Volume 5 Supplement 1
NO-cGMP signaling in the pathogenesis and treatment of persistent pulmonary hypertension of the newborn
© BioMed Central Ltd 2005
Published: 16 June 2005
Persistent Pulmonary Hypertension of the newborn (PPHN) is the clinical syndrome that is characterized by the failure to achieve or sustain pulmonary vasodilation at birth, leading to severe hypoxemia due to extrapulmonary right-to-left shunting of blood across the foramen ovale and ductus arteriosus. As a potent and selective pulmonary vasodilator, inhaled NO (iNO) has been shown to be an effective therapy for PPHN. However, some infants have limited or no response to iNO therapy, leading to the need for ECMO therapy or death. Mechanisms that contribute to poor responses to iNO in some infants with PPHN are incompletely understood, but are partly related to impairment of NO-cGMP signalling in the hypertensive neonatal pulmonary circulation. Based on past studies that demonstrated impaired production of endogenous nitric oxide (NO) in PPHN, we hypothesized that BAY 41-2272, a direct soluble guanylate cyclase (sGC) activator, may be a potent pulmonary vasodilator in the perinatal pulmonary circulation, thereby providing a novel treatment strategy for severe PPHN.
To test this hypothesis, we performed a series of experiments in chronically–prepared, late gestation fetal sheep (between 128 – 135 days; term = 147 days). At surgery, catheters were placed in the main pulmonary artery (MPA), aorta (Ao), and left atrium to measure pressures, and a flow transducer was placed on the left pulmonary artery (LPA) to measure blood flow. An additional catheter was placed in the LPA for selective intrapulmonary drug infusion. After at least 2 days recovery from surgery, we infused BAY 41-2272 (0.1 – 2.5 mg x 10 min) into the LPA. We found that BAY 41-2272 caused a very potent (up to 5-fold) increase in pulmonary blood flow and fall in PVR. During prolonged (2 hr) infusions, BAY 41-2272-induced vasodilation was sustained throughout the study period. Pretreatment with nitro-L-arginine, a NOS inhibitor, did not attenuate pulmonary vasodilation. When compared with sildenafil, a cGMP-specific type 5 phosphodiesterase (PDE5) inhibitor, the fetal pulmonary vasodilator response to BAY 41-2272 was more prolonged.
To determine the effects of BAY 41-2272 in a model of severe PPHN, we performed similar experiments in chronically instrumented fetal sheep after ligation of the ductus arteriosus (DA) ("experimental PPHN"). In this model, DA ligation causes progressive increases in PAP and PVR over several days, which remain elevated even during ventilation with hyperoxia after birth. In this model, we compared the pulmonary vascular effects of BAY 41-2272, acetylcholine (an endothelium–dependent agonist), and sildenafil. Despite the early loss of acetylcholine-induced vasodilation, BAY 41-2272 and sildenafil continued to cause potent fetal pulmonary vasodilation. After 9 days of intrauterine pulmonary hypertension, sheep were delivered, intubated and ventilated with supplemental oxygen.

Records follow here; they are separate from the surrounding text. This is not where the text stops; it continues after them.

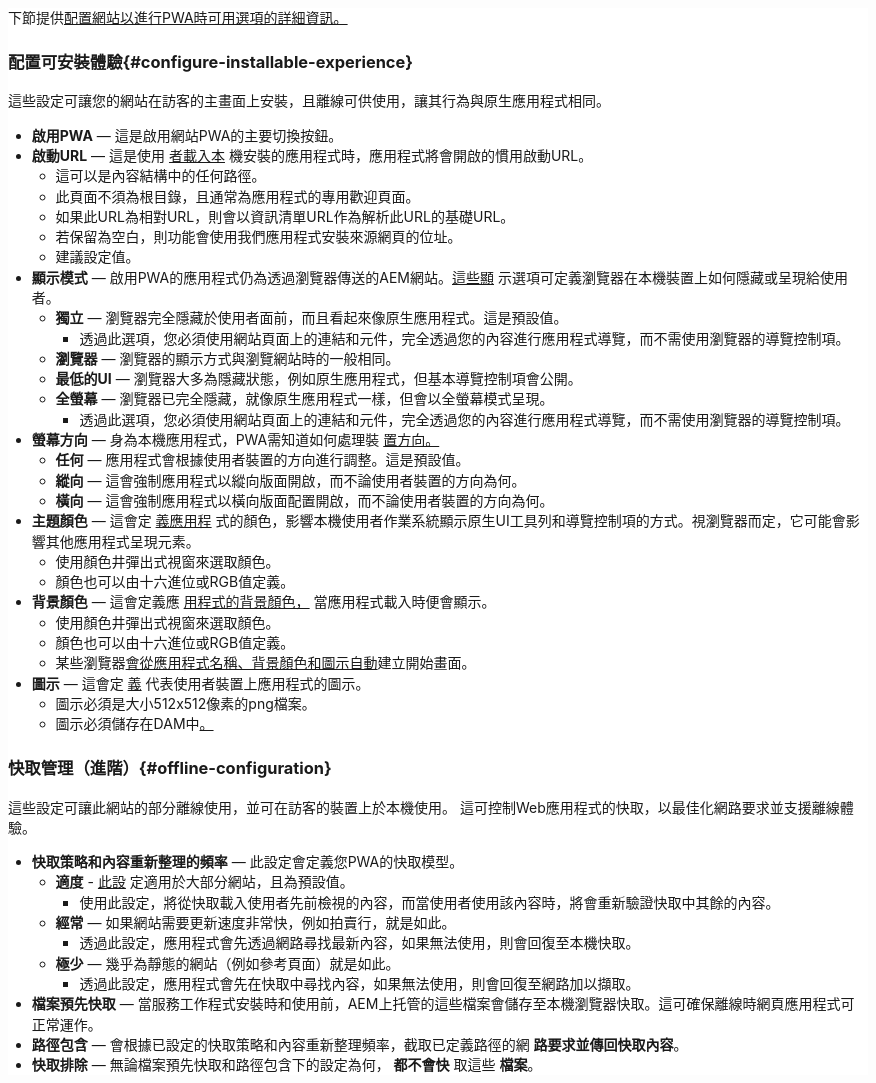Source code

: 下節提供[配置網站以進行PWA時可用選項的詳細資訊。](#enabling-pwa-for-your-site)

### 配置可安裝體驗{#configure-installable-experience}

這些設定可讓您的網站在訪客的主畫面上安裝，且離線可供使用，讓其行為與原生應用程式相同。

* **啟用PWA**  — 這是啟用網站PWA的主要切換按鈕。
* **啟動URL**  — 這是使用 [者載入本](https://developer.mozilla.org/en-US/docs/Web/Manifest/start_url) 機安裝的應用程式時，應用程式將會開啟的慣用啟動URL。
   * 這可以是內容結構中的任何路徑。
   * 此頁面不須為根目錄，且通常為應用程式的專用歡迎頁面。
   * 如果此URL為相對URL，則會以資訊清單URL作為解析此URL的基礎URL。
   * 若保留為空白，則功能會使用我們應用程式安裝來源網頁的位址。
   * 建議設定值。
* **顯示模式**  — 啟用PWA的應用程式仍為透過瀏覽器傳送的AEM網站。[這些顯](https://developer.mozilla.org/en-US/docs/Web/Manifest/display) 示選項可定義瀏覽器在本機裝置上如何隱藏或呈現給使用者。
   * **獨立**  — 瀏覽器完全隱藏於使用者面前，而且看起來像原生應用程式。這是預設值。
      * 透過此選項，您必須使用網站頁面上的連結和元件，完全透過您的內容進行應用程式導覽，而不需使用瀏覽器的導覽控制項。
   * **瀏覽器**  — 瀏覽器的顯示方式與瀏覽網站時的一般相同。
   * **最低的UI**  — 瀏覽器大多為隱藏狀態，例如原生應用程式，但基本導覽控制項會公開。
   * **全螢幕**  — 瀏覽器已完全隱藏，就像原生應用程式一樣，但會以全螢幕模式呈現。
      * 透過此選項，您必須使用網站頁面上的連結和元件，完全透過您的內容進行應用程式導覽，而不需使用瀏覽器的導覽控制項。
* **螢幕方向**  — 身為本機應用程式，PWA需知道如何處理裝 [置方向。](https://developer.mozilla.org/en-US/docs/Web/Manifest/orientation)
   * **任何**  — 應用程式會根據使用者裝置的方向進行調整。這是預設值。
   * **縱向**  — 這會強制應用程式以縱向版面開啟，而不論使用者裝置的方向為何。
   * **橫向**  — 這會強制應用程式以橫向版面配置開啟，而不論使用者裝置的方向為何。
* **主題顏色**  — 這會定 [義應用程](https://developer.mozilla.org/en-US/docs/Web/Manifest/theme_color) 式的顏色，影響本機使用者作業系統顯示原生UI工具列和導覽控制項的方式。視瀏覽器而定，它可能會影響其他應用程式呈現元素。
   * 使用顏色井彈出式視窗來選取顏色。
   * 顏色也可以由十六進位或RGB值定義。
* **背景顏色**  — 這會定義應 [用程式的背景顏色，](https://developer.mozilla.org/en-US/docs/Web/Manifest/background_color) 當應用程式載入時便會顯示。
   * 使用顏色井彈出式視窗來選取顏色。
   * 顏色也可以由十六進位或RGB值定義。
   * 某些瀏覽器[會從應用程式名稱、背景顏色和圖示自動](https://developer.mozilla.org/en-US/docs/Web/Manifest#Splash_screens)建立開始畫面。
* **圖示**  — 這會定 [義](https://developer.mozilla.org/en-US/docs/Web/Manifest/icons) 代表使用者裝置上應用程式的圖示。
   * 圖示必須是大小512x512像素的png檔案。
   * 圖示必須儲存在DAM中[。](/help/assets/overview.md)

### 快取管理（進階）{#offline-configuration}

這些設定可讓此網站的部分離線使用，並可在訪客的裝置上於本機使用。 這可控制Web應用程式的快取，以最佳化網路要求並支援離線體驗。

* **快取策略和內容重新整理的頻率**  — 此設定會定義您PWA的快取模型。
   * **適度**  - [此設](https://web.dev/stale-while-revalidate/) 定適用於大部分網站，且為預設值。
      * 使用此設定，將從快取載入使用者先前檢視的內容，而當使用者使用該內容時，將會重新驗證快取中其餘的內容。
   * **經常**  — 如果網站需要更新速度非常快，例如拍賣行，就是如此。
      * 透過此設定，應用程式會先透過網路尋找最新內容，如果無法使用，則會回復至本機快取。
   * **極少**  — 幾乎為靜態的網站（例如參考頁面）就是如此。
      * 透過此設定，應用程式會先在快取中尋找內容，如果無法使用，則會回復至網路加以擷取。
* **檔案預先快取**  — 當服務工作程式安裝時和使用前，AEM上托管的這些檔案會儲存至本機瀏覽器快取。這可確保離線時網頁應用程式可正常運作。
* **路徑包含**  — 會根據已設定的快取策略和內容重新整理頻率，截取已定義路徑的網 **路要求並傳回快取內容**。
* **快取排除**  — 無論檔案預先快取和路徑包含下的設定為何， **都不會快** 取這些 **檔案**。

At birth, BAY 41-2272 dramatically reduced PVR and augmented the vasodilator response to iNO. Sildenafil also caused pulmonary vasodilation and enhanced the response to inhaled NO. We conclude that BAY 41-2272 causes potent pulmonary vasodilation in normal sheep and in an experimental model of severe PPHN, and that these effects were at least as potent as sildenafil. In addition, BAY 41-2272 enhances iNO-induced pulmonary vasodilation in experimental PPHN after birth. We speculate that BAY 41-2272 may provide a novel treatment strategy for severe PPHN, especially in newborns with partial or poor responses to inhaled NO therapy.